* [WHAT YOU NEED TO DO]: Do these statements agree with the scatterplot demo below? Answer yes or no for each and quote the words of the demo that decide it. 1. The demo works with the palmerpenguins dataset. 2. geom_point() needs only an x aesthetic. 3. Adjusting point transparency matters less with larger datasets.

* [EXCERPTED PASSAGE]:
━━━━━━━━

The graphs below don’t have proper titles, axis labels,
legends, etc. Please take care to do this on your own graphs.
Throughout this demo we will use the palmerpenguins
dataset. To access the data, you will need to install the
palmerpenguins package:
install.packages("palmerpenguins")
We use geom_point() to generate scatterplots (requires
x and y aes)
library(tidyverse)
library(palmerpenguins)
data(penguins)
penguins %>%
ggplot(aes(x = bill_depth_mm, y = bill_length_mm)) +
geom_point()
Scatterplots display the joint distribution of the variables along
the x and y axes. You should always adjust the
transparency of points via alpha to visualize overlap -
providing a better understanding of joint frequency. This is especially
important with larger datasets.

━━━━━━━━

* [EXERCISE DATA]:
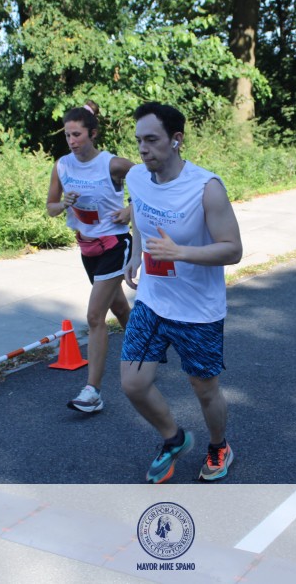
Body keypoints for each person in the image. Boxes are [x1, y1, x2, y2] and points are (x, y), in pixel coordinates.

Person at [120, 102, 243, 484]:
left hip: (198, 310)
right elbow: (140, 215)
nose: (143, 149)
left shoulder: (206, 188)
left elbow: (233, 249)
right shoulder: (137, 178)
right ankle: (173, 438)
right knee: (133, 383)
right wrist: (135, 254)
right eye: (139, 140)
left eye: (151, 140)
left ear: (176, 140)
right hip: (153, 302)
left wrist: (180, 252)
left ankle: (219, 445)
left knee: (204, 391)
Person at [47, 100, 134, 413]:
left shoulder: (113, 165)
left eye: (77, 135)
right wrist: (64, 204)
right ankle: (146, 348)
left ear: (93, 134)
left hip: (115, 244)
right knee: (119, 306)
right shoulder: (62, 166)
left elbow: (153, 184)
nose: (71, 141)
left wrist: (130, 209)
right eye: (67, 135)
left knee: (96, 316)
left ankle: (92, 392)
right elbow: (50, 208)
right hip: (87, 248)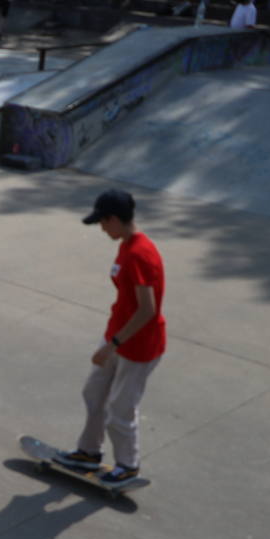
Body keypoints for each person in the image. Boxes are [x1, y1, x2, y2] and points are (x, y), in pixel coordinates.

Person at [56, 189, 165, 485]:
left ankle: (128, 466)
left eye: (103, 223)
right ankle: (89, 452)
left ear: (114, 219)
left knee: (120, 407)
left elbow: (147, 310)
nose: (102, 229)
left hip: (139, 346)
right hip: (117, 335)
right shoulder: (126, 245)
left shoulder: (141, 254)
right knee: (94, 392)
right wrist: (111, 341)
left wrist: (112, 346)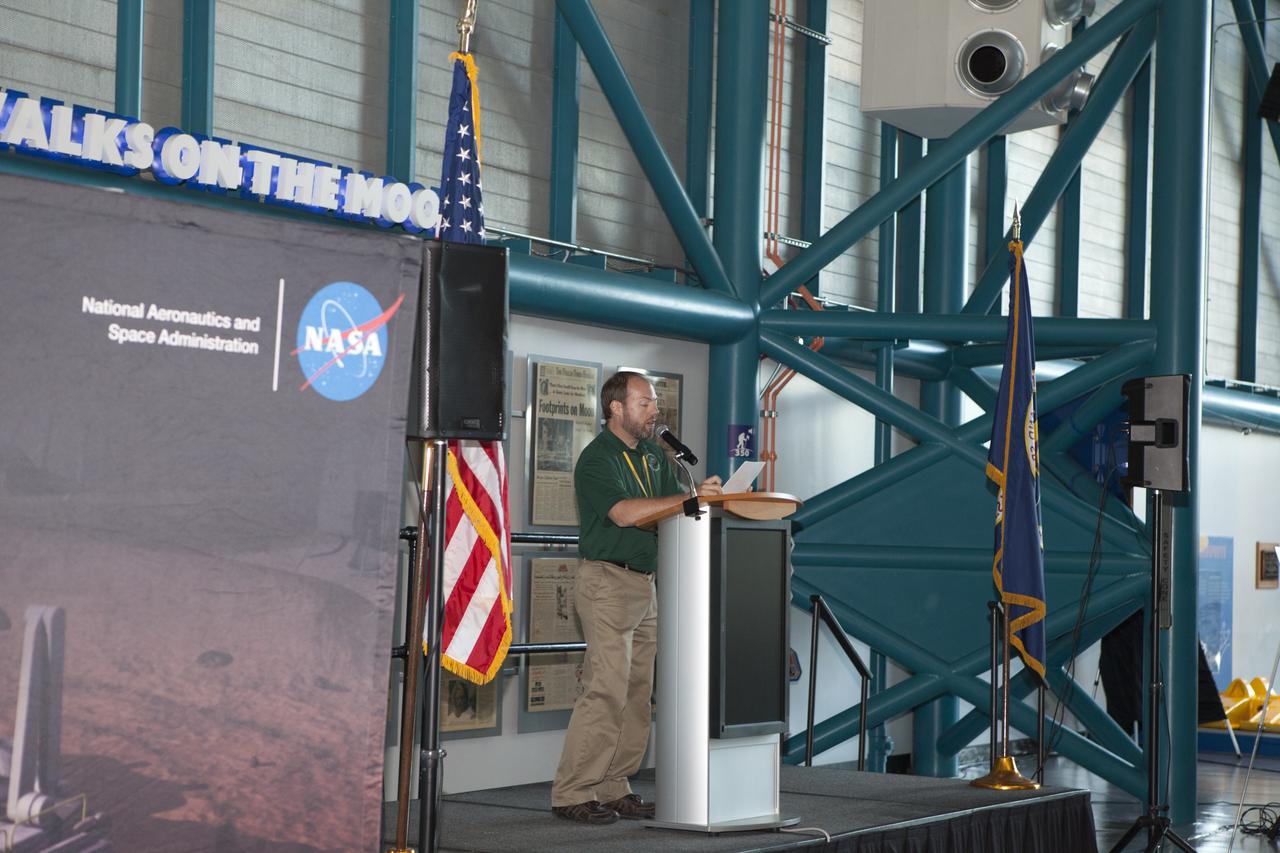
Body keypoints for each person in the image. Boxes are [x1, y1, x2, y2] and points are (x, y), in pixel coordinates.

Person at [550, 371, 722, 824]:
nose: (655, 411)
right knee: (605, 689)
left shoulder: (653, 455)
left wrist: (699, 499)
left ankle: (613, 784)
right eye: (645, 402)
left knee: (638, 692)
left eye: (654, 402)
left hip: (647, 584)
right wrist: (686, 503)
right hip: (607, 582)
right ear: (616, 409)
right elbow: (625, 514)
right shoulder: (596, 459)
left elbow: (673, 509)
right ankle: (573, 791)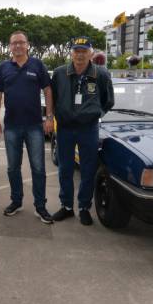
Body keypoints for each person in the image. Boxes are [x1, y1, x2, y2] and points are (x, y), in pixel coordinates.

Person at [50, 37, 115, 225]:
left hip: (88, 129)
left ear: (90, 53)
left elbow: (108, 100)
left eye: (84, 51)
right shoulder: (60, 73)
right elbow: (53, 97)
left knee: (88, 170)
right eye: (76, 51)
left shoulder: (101, 74)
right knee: (65, 169)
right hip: (65, 128)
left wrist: (95, 113)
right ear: (71, 53)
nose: (80, 55)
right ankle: (66, 206)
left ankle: (84, 208)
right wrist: (56, 115)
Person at [0, 31, 54, 223]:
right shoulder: (3, 67)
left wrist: (49, 117)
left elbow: (48, 90)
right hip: (11, 126)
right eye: (14, 43)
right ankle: (16, 201)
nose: (18, 46)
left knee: (38, 168)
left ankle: (40, 206)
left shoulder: (37, 65)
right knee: (13, 168)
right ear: (10, 46)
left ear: (27, 45)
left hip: (34, 125)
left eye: (21, 42)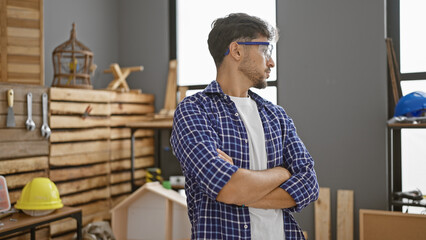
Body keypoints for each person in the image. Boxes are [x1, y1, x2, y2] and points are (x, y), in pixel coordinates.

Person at [170, 13, 319, 240]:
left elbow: (308, 185)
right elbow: (229, 187)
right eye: (265, 51)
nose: (271, 62)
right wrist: (282, 172)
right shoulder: (193, 111)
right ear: (237, 51)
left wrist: (242, 190)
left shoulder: (276, 116)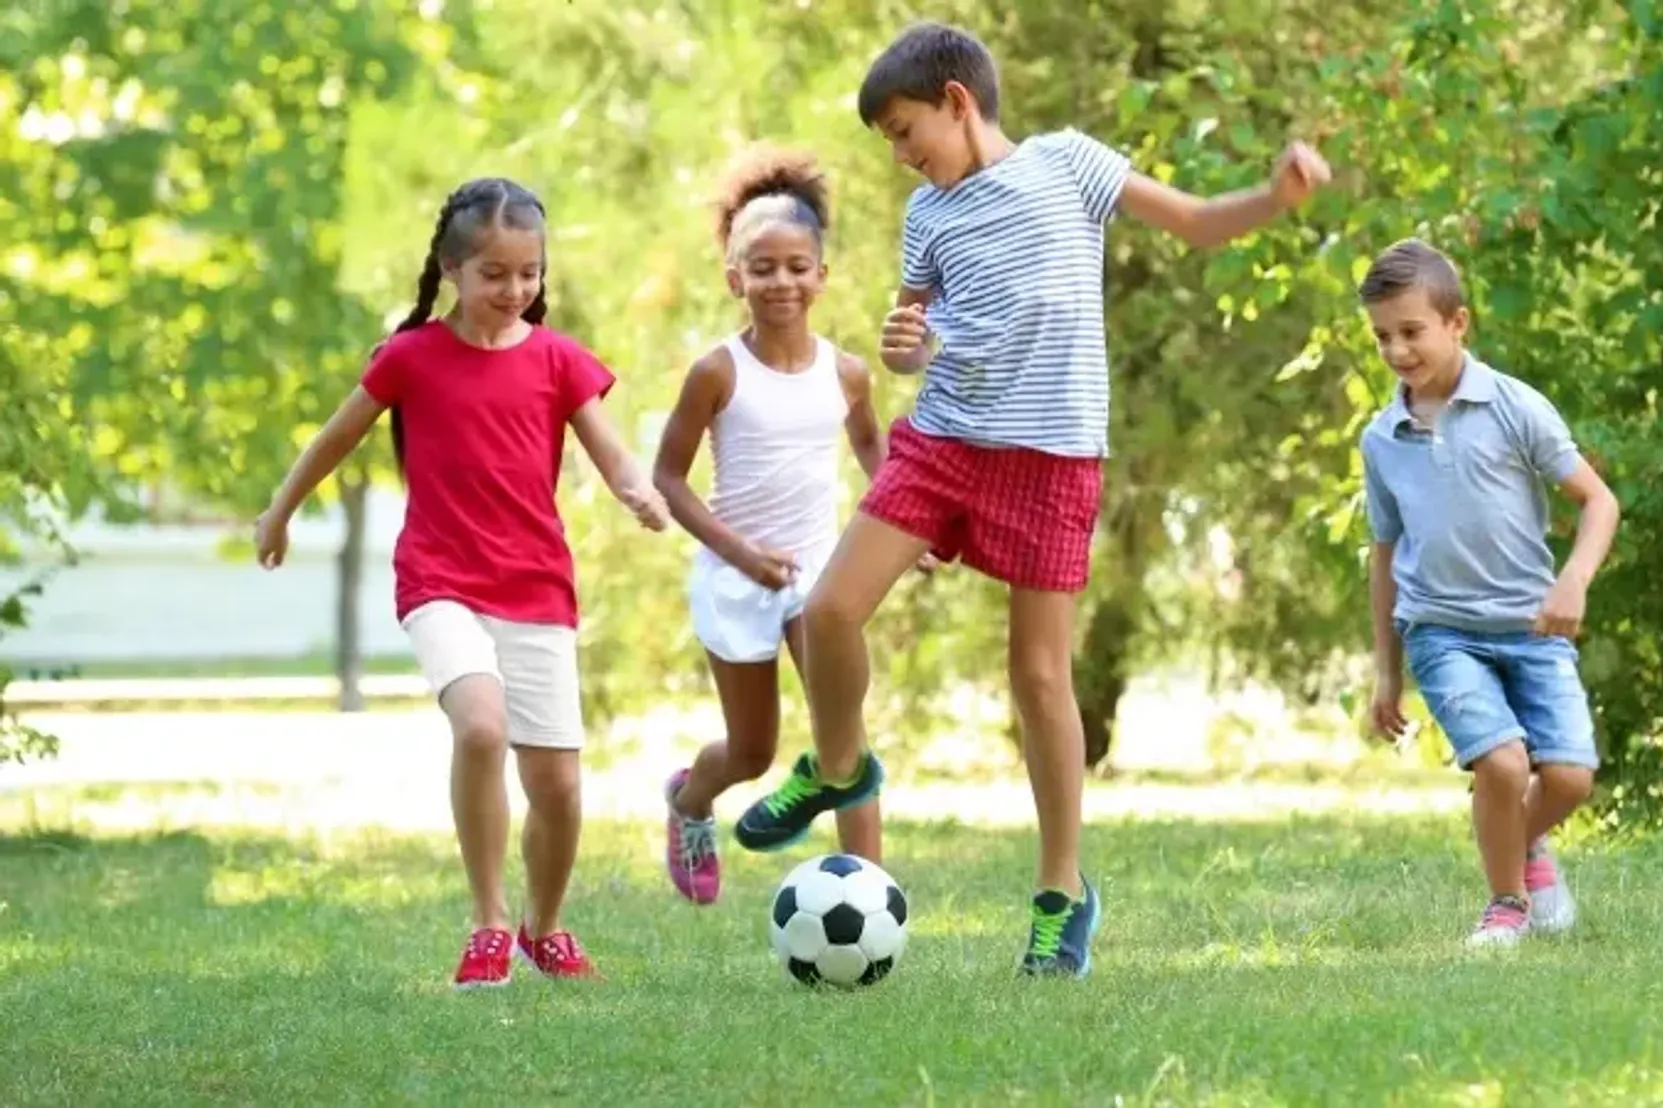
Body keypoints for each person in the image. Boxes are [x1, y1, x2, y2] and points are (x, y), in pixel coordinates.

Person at [728, 21, 1333, 978]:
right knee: (832, 609)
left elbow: (1191, 221)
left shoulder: (1069, 166)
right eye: (887, 139)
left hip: (1052, 460)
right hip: (944, 442)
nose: (899, 155)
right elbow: (925, 335)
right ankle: (836, 766)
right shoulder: (928, 216)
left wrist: (1273, 197)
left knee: (1040, 680)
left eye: (903, 129)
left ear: (958, 103)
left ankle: (1061, 895)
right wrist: (905, 350)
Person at [253, 177, 670, 988]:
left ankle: (541, 927)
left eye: (529, 274)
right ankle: (485, 923)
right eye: (495, 275)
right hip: (440, 577)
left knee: (557, 787)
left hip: (536, 585)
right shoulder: (411, 357)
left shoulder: (558, 359)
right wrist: (279, 511)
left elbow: (608, 448)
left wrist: (635, 489)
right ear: (451, 269)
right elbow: (334, 439)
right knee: (481, 728)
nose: (514, 291)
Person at [651, 146, 904, 905]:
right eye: (762, 268)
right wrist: (740, 552)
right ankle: (690, 801)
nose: (781, 282)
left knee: (843, 736)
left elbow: (869, 444)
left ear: (822, 275)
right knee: (755, 752)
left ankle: (871, 892)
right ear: (735, 279)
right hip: (736, 576)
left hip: (820, 578)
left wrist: (903, 522)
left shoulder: (848, 373)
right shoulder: (717, 373)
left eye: (798, 266)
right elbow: (669, 478)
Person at [1357, 238, 1621, 948]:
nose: (1397, 349)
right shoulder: (1381, 439)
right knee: (1502, 764)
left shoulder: (1513, 407)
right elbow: (1384, 557)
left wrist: (1574, 580)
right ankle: (1505, 903)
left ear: (1457, 323)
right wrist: (1387, 671)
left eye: (1411, 331)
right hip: (1441, 630)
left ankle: (1523, 847)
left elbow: (1598, 502)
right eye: (1383, 335)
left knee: (1569, 777)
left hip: (1533, 625)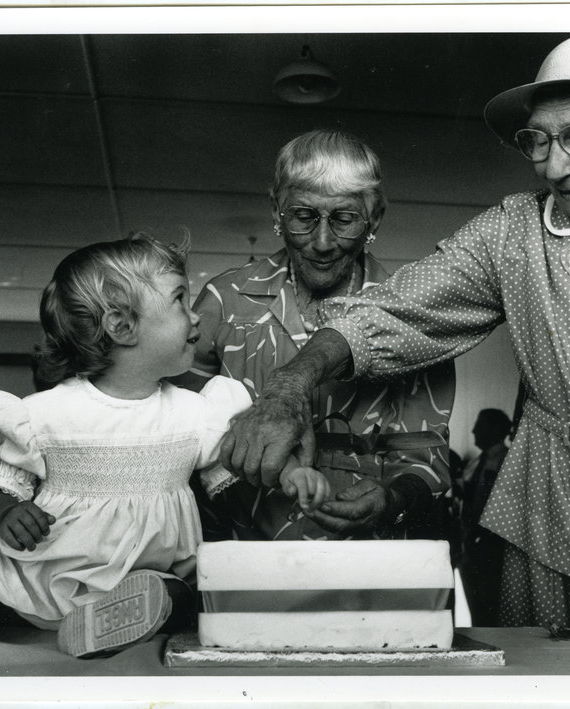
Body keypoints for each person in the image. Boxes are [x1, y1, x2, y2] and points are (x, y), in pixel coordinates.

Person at [220, 34, 570, 664]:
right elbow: (395, 309)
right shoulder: (513, 232)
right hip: (545, 530)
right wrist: (290, 386)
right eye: (537, 140)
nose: (551, 167)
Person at [0, 234, 327, 658]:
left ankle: (103, 627)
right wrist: (5, 512)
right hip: (43, 556)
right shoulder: (44, 412)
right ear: (121, 326)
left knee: (179, 590)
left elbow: (238, 457)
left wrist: (291, 473)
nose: (195, 314)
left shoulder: (196, 411)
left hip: (140, 572)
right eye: (180, 299)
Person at [173, 129, 455, 541]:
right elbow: (174, 424)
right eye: (303, 216)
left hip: (365, 556)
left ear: (374, 218)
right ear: (276, 209)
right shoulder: (224, 300)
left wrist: (393, 501)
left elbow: (426, 460)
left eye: (344, 219)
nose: (322, 243)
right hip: (239, 548)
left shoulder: (412, 315)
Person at [457, 408, 511, 626]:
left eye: (480, 426)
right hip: (472, 544)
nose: (473, 431)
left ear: (494, 430)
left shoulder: (506, 460)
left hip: (490, 545)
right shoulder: (477, 461)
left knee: (489, 604)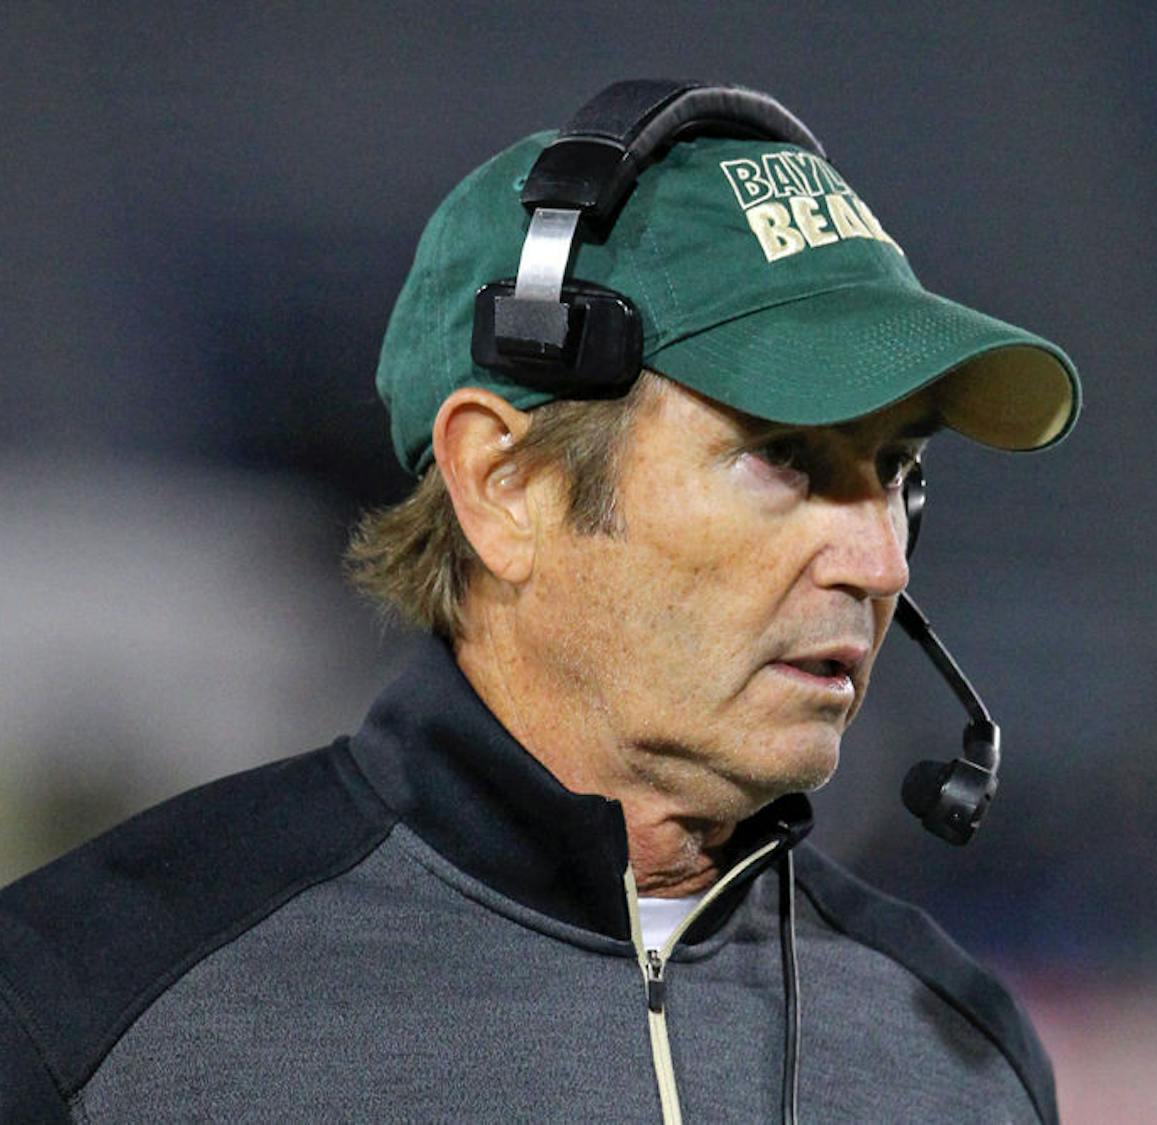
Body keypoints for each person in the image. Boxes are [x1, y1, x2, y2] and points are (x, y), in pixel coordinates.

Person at [0, 81, 1078, 1123]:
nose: (880, 560)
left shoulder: (956, 1058)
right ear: (505, 488)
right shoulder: (86, 1013)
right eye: (783, 459)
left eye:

━━━━━━━━

* [WRITTEN RESPONSE]:
1. Yes: "Throughout this demo we will use the palmerpenguins dataset."
2. No: "requires x and y aes"
3. No: "This is especially important with larger datasets."